Start of Block

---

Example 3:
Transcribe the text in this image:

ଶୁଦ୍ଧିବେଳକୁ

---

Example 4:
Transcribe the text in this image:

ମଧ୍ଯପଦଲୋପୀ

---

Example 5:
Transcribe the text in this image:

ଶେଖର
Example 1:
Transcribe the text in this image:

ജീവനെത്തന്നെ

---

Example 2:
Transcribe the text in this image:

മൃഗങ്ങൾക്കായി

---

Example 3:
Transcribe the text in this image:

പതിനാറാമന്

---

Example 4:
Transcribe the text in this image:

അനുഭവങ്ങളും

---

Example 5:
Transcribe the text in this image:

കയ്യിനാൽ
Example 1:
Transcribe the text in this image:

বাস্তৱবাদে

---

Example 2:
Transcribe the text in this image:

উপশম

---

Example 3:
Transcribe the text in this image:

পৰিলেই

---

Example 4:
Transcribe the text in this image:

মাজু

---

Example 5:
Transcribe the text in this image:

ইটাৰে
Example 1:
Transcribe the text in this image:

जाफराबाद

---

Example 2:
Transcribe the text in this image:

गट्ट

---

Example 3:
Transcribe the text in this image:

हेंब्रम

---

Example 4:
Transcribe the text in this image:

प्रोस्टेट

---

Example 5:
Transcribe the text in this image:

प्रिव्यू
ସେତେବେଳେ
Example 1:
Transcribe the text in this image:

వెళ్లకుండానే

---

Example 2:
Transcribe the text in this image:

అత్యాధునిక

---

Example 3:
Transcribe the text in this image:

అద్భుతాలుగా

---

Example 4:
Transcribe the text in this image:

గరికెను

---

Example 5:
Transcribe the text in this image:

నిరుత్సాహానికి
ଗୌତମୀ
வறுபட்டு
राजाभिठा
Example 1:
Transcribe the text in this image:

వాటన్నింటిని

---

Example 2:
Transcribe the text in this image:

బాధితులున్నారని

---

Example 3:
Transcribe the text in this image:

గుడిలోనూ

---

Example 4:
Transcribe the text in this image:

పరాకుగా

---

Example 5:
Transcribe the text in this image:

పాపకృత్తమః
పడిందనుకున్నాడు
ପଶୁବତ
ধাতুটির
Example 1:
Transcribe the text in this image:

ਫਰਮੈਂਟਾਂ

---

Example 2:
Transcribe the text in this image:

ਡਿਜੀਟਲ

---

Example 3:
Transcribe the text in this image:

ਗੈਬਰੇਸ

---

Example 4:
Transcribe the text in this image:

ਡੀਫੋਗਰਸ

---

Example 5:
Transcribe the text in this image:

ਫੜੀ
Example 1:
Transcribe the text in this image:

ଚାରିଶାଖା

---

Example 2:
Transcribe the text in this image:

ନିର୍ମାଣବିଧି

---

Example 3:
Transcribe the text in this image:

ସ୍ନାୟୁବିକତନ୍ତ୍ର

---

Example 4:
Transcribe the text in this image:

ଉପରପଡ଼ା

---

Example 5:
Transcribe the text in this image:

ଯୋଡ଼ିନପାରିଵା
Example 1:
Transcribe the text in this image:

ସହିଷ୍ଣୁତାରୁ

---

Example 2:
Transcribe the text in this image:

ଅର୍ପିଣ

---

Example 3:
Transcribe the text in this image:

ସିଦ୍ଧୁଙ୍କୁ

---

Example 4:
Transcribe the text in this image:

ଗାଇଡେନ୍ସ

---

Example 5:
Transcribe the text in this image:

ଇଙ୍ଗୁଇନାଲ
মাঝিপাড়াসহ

End of Block

**Aim of the exercise:** None of the lines above may be skipped. Transcribe each one exactly.

**Written answer:**
---

Example 3:
Transcribe the text in this image:

ଶୁଦ୍ଧିବେଳକୁ

---

Example 4:
Transcribe the text in this image:

ମଧ୍ଯପଦଲୋପୀ

---

Example 5:
Transcribe the text in this image:

ଶେଖର
Example 1:
Transcribe the text in this image:

ജീവനെത്തന്നെ

---

Example 2:
Transcribe the text in this image:

മൃഗങ്ങൾക്കായി

---

Example 3:
Transcribe the text in this image:

പതിനാറാമന്

---

Example 4:
Transcribe the text in this image:

അനുഭവങ്ങളും

---

Example 5:
Transcribe the text in this image:

കയ്യിനാൽ
Example 1:
Transcribe the text in this image:

বাস্তৱবাদে

---

Example 2:
Transcribe the text in this image:

উপশম

---

Example 3:
Transcribe the text in this image:

পৰিলেই

---

Example 4:
Transcribe the text in this image:

মাজু

---

Example 5:
Transcribe the text in this image:

ইটাৰে
Example 1:
Transcribe the text in this image:

जाफराबाद

---

Example 2:
Transcribe the text in this image:

गट्ट

---

Example 3:
Transcribe the text in this image:

हेंब्रम

---

Example 4:
Transcribe the text in this image:

प्रोस्टेट

---

Example 5:
Transcribe the text in this image:

प्रिव्यू
ସେତେବେଳେ
Example 1:
Transcribe the text in this image:

వెళ్లకుండానే

---

Example 2:
Transcribe the text in this image:

అత్యాధునిక

---

Example 3:
Transcribe the text in this image:

అద్భుతాలుగా

---

Example 4:
Transcribe the text in this image:

గరికెను

---

Example 5:
Transcribe the text in this image:

నిరుత్సాహానికి
ଗୌତମୀ
வறுபட்டு
राजाभिठा
Example 1:
Transcribe the text in this image:

వాటన్నింటిని

---

Example 2:
Transcribe the text in this image:

బాధితులున్నారని

---

Example 3:
Transcribe the text in this image:

గుడిలోనూ

---

Example 4:
Transcribe the text in this image:

పరాకుగా

---

Example 5:
Transcribe the text in this image:

పాపకృత్తమః
పడిందనుకున్నాడు
ପଶୁବତ
ধাতুটির
Example 1:
Transcribe the text in this image:

ਫਰਮੈਂਟਾਂ

---

Example 2:
Transcribe the text in this image:

ਡਿਜੀਟਲ

---

Example 3:
Transcribe the text in this image:

ਗੈਬਰੇਸ

---

Example 4:
Transcribe the text in this image:

ਡੀਫੋਗਰਸ

---

Example 5:
Transcribe the text in this image:

ਫੜੀ
Example 1:
Transcribe the text in this image:

ଚାରିଶାଖା

---

Example 2:
Transcribe the text in this image:

ନିର୍ମାଣବିଧି

---

Example 3:
Transcribe the text in this image:

ସ୍ନାୟୁବିକତନ୍ତ୍ର

---

Example 4:
Transcribe the text in this image:

ଉପରପଡ଼ା

---

Example 5:
Transcribe the text in this image:

ଯୋଡ଼ିନପାରିଵା
Example 1:
Transcribe the text in this image:

ସହିଷ୍ଣୁତାରୁ

---

Example 2:
Transcribe the text in this image:

ଅର୍ପିଣ

---

Example 3:
Transcribe the text in this image:

ସିଦ୍ଧୁଙ୍କୁ

---

Example 4:
Transcribe the text in this image:

ଗାଇଡେନ୍ସ

---

Example 5:
Transcribe the text in this image:

ଇଙ୍ଗୁଇନାଲ
মাঝিপাড়াসহ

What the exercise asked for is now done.